Starting at the line with "and is known" and going on through the line with "experience, and this", reproduce each line in the records below exactly and nothing more.
═════ DATA PROVIDED ═════
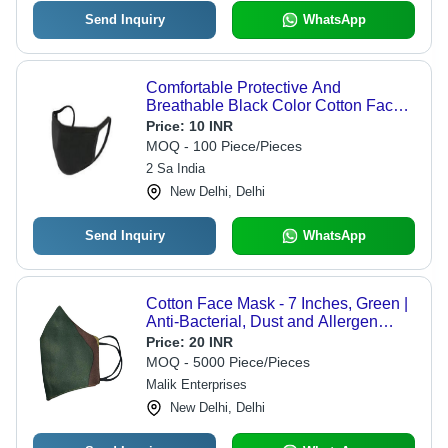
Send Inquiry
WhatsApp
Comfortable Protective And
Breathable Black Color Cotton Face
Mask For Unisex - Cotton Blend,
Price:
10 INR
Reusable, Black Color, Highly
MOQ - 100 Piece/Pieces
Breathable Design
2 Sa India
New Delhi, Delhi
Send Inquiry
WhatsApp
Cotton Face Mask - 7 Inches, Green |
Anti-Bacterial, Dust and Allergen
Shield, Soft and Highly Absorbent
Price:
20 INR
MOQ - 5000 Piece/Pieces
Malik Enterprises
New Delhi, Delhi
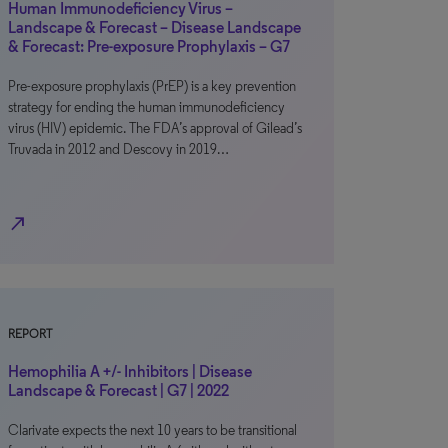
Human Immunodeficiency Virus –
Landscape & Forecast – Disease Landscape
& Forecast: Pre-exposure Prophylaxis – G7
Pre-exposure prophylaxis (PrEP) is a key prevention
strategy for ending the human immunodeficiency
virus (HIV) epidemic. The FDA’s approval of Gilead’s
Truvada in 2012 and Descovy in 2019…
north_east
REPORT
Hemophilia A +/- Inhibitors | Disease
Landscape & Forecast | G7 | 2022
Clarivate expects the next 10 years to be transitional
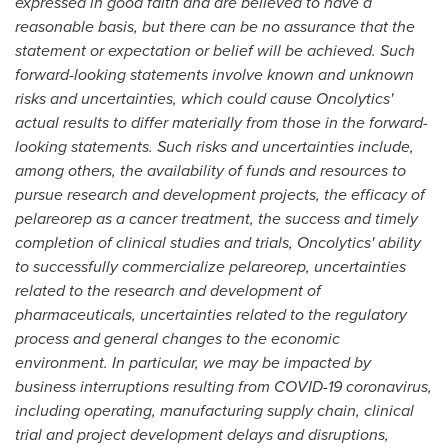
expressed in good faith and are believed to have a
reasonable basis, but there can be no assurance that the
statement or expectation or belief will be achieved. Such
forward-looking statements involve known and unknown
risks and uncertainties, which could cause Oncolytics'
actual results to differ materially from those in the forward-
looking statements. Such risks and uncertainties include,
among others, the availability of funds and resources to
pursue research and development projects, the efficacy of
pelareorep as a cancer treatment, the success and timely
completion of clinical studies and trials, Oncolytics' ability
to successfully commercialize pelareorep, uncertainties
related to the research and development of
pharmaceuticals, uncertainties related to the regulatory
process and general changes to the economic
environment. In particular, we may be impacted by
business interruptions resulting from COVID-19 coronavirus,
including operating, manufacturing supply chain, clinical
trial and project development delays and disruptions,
═════
═════ DATA PROVIDED ═════
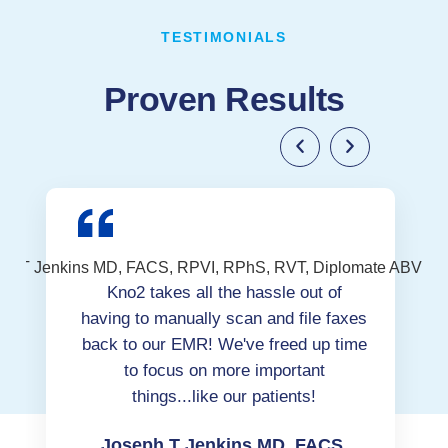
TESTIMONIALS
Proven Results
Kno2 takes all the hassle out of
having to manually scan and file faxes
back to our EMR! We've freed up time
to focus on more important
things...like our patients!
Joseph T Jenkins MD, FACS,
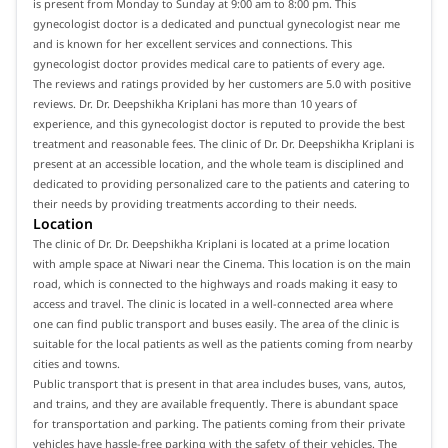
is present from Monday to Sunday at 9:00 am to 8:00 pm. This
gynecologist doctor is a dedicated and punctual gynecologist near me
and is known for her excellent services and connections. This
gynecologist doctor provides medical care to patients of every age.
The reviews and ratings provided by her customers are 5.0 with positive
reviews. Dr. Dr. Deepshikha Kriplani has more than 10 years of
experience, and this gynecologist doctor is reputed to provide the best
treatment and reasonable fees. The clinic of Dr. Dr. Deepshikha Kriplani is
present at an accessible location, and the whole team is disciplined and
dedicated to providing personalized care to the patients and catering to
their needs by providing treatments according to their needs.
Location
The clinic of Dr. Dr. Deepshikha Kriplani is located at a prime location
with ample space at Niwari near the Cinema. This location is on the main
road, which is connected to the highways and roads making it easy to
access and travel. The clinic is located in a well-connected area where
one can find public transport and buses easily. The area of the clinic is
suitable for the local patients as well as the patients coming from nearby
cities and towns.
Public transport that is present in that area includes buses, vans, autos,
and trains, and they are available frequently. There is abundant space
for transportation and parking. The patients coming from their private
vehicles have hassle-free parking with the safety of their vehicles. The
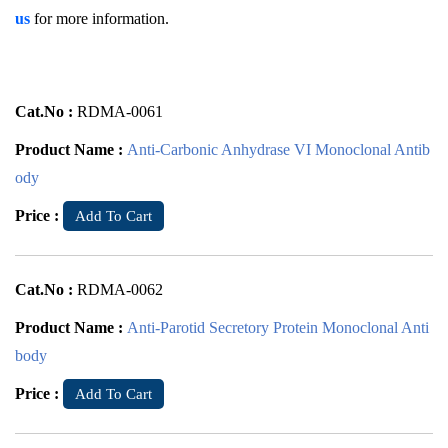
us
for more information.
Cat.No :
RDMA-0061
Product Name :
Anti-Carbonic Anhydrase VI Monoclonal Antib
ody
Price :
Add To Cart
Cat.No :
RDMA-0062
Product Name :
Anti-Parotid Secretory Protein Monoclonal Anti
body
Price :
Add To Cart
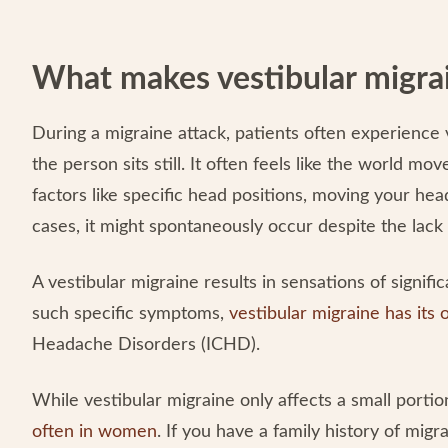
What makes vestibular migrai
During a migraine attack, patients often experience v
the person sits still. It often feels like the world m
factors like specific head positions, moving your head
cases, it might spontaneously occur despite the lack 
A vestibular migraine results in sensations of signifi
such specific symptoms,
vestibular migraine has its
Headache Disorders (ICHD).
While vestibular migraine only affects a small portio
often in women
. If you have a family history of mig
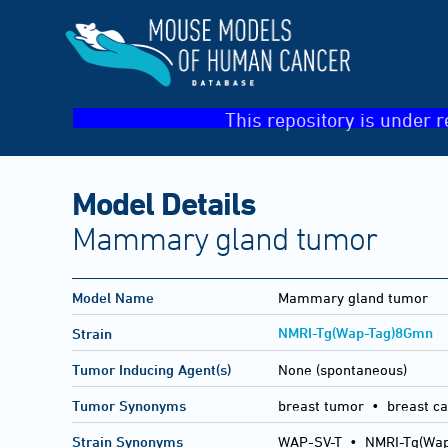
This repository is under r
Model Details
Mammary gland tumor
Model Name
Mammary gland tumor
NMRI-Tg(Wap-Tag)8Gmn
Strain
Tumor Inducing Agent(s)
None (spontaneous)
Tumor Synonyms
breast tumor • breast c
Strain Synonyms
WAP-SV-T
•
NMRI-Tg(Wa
═════
EXPECTED ANSWER:
and is known for her excellent services and connections. This
gynecologist doctor provides medical care to patients of every age.
The reviews and ratings provided by her customers are 5.0 with positive
reviews. Dr. Dr. Deepshikha Kriplani has more than 10 years of
experience, and this gynecologist doctor is reputed to provide the best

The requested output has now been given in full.